The City Council Committees on Women and Gender Equity, Higher Education, and Education will hold a joint hearing tomorrow regarding sexual harassment and gender discrimination in New York City schools,
and Title IX’s role in creating a fair and safe educational environment for all students.
The hearing will take place Tuesday, April 30 at 1 PM ET, in the City Hall Committee Room.
The hearing can be watched live here.
Despite progress, sexual harassment and gender-based discrimination continue to create hostile and unwelcoming learning environments in city schools and institutions of higher learning. Most affected are young women and girls, as well as trans and gender nonconforming people. Harassment and discrimination –in a vast range of forms– impact day-to-day learning and lead to increased absenteeism.
Since 1972, federal Title IX has played a critical role in protecting students from discrimination in any educational program or activity on the basis of sex. Over time there have been efforts to increase and strengthen these protections, including Obama era guidance on establishing Title IX “coordinators” in local school districts, and the designation of gender identity and expression as protected categories.
In addition to assessing the current state of gender-based harassment and discrimination in local schools, Council Members will also review Title IX rule changes proposed by the Trump administration. There is a profound concern that the changes will undermine critical protections for survivors of sexual violence, disproportionately harm female identifying and gender nonconforming students and have a chilling effect on the reporting and adjudication of sex discrimination.
Read Council Member Rosenthal’s op-ed about the proposed changes here.
Due to this unpredictability at the federal level, Council Members will discuss tomorrow whether the City of New York is adequately prepared to protect students. Guidance from the Obama administration recommended that there be multiple Title IX coordinators in large school districts. With 1.1 million students, New York City has the largest school district in the country, but currently only one Title IX coordinator.
Two pieces of legislation related to Title IX’s mission to protect students from sex discrimination will also be reviewed at tomorrow’s hearing.

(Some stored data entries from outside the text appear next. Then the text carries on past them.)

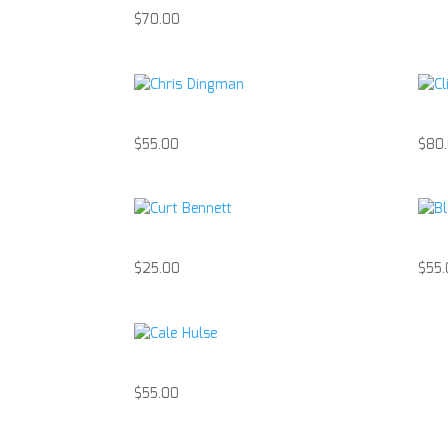
$
70.00
Chris Dingman
Cli
$
55.00
$
80
Curt Bennett
Bla
$
25.00
$
55
Cale Hulse
$
55.00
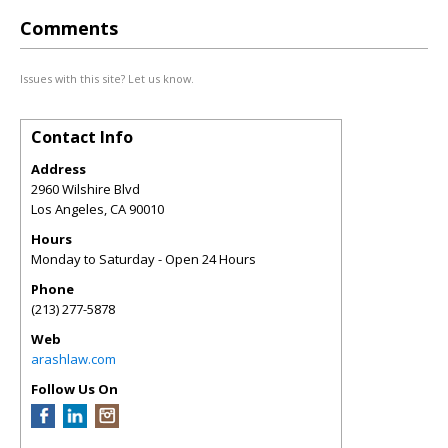
Comments
Issues with this site? Let us know.
Contact Info
Address
2960 Wilshire Blvd
Los Angeles
,
CA
90010
Hours
Monday to Saturday - Open 24 Hours
Phone
(213) 277-5878
Web
arashlaw.com
Follow Us On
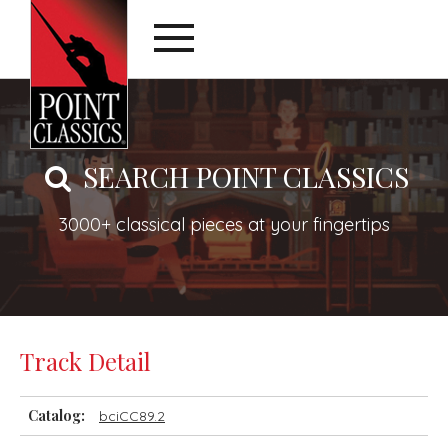
SEARCH POINT CLASSICS
3000+ classical pieces at your fingertips
Track Detail
Catalog:
bciCC89.2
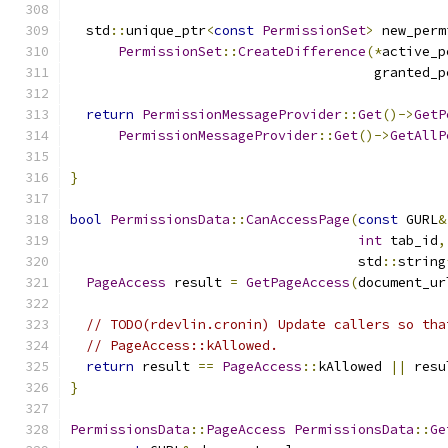
  std
::
unique_ptr
<
const
PermissionSet
>
 new_perm
PermissionSet
::
CreateDifference
(*
active_p
                                      granted_p
return
PermissionMessageProvider
::
Get
()->
GetP
PermissionMessageProvider
::
Get
()->
GetAllP
                                               
}
bool
PermissionsData
::
CanAccessPage
(
const
 GURL
&
int
 tab_id
,
                                    std
::
string
PageAccess
 result 
=
GetPageAccess
(
document_ur
// TODO(rdevlin.cronin) Update callers so tha
// PageAccess::kAllowed.
return
 result 
==
PageAccess
::
kAllowed 
||
 resu
}
PermissionsData
::
PageAccess
PermissionsData
::
Ge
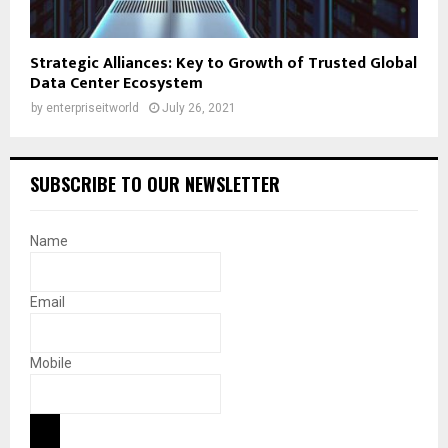
Strategic Alliances: Key to Growth of Trusted Global
Data Center Ecosystem
by
enterpriseitworld
July 26, 2021
SUBSCRIBE TO OUR NEWSLETTER
Name
Email
Mobile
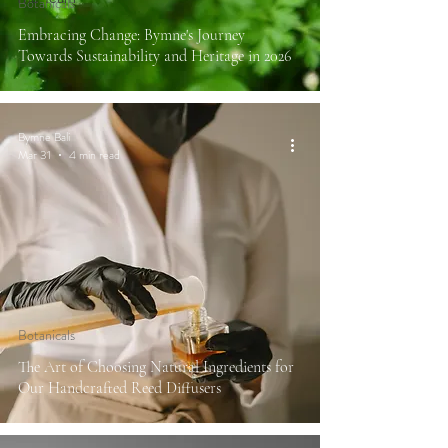
Botanicals
Embracing Change: Bymne's Journey
Towards Sustainability and Heritage in 2026
Bymne Bali
Mar 31
4 min read
Botanicals
The Art of Choosing Natural Ingredients for
Our Handcrafted Reed Diffusers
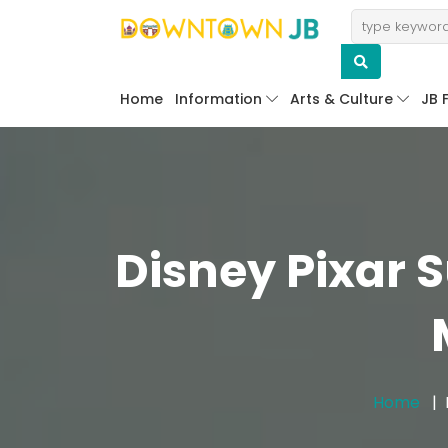
Home
Information
Arts & Culture
JB 
Disney Pixar 
Home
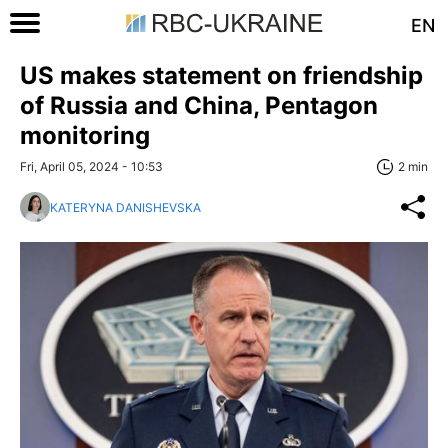
EN
US makes statement on friendship
of Russia and China, Pentagon
monitoring
Fri, April 05, 2024 - 10:53
2 min
KATERYNA DANISHEVSKA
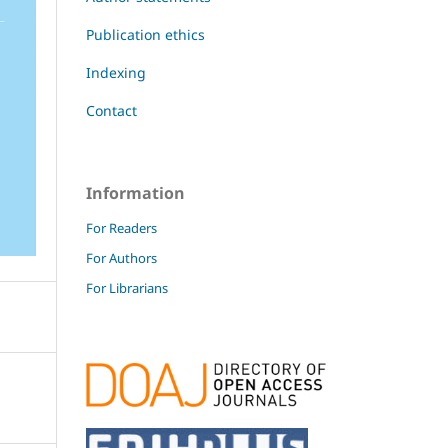
Publication ethics
Indexing
Contact
Information
For Readers
For Authors
For Librarians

- Introduction 1536, sponsored by Council Member Helen Rosenthal, requires the Commission on Gender Equity to report on Title IX provisions, compliance, and outcomes. The City will have to report publicly on its efforts to prevent and mediate discrimination in local schools, as well as key findings regarding how best to combat sex and gender discrimination.
- Resolution 797, sponsored by Council Member Adrienne Adams, calls upon the NYC Department of Education to maintain at least seven Title IX Coordinators, with a minimum of one coordinator per borough.
In related news, the Committee on Women has been renamed the Committee on Women and Gender Equity. While the committee’s core mission has not changed, the new name ensures a focus on the full range of issues and concerns related to gender expression and identity. Committee Chair Helen Rosenthal first proposed the name change over a year ago in recognition of the diversity of the committee’s work and the New Yorkers it serves.
Said Chair Rosenthal: “The name change is a meaningful step towards inclusivity. Our committee works on behalf of transgender and gender nonconforming individuals, as well as women and girls, and it is long overdue that our name reflects that reality.”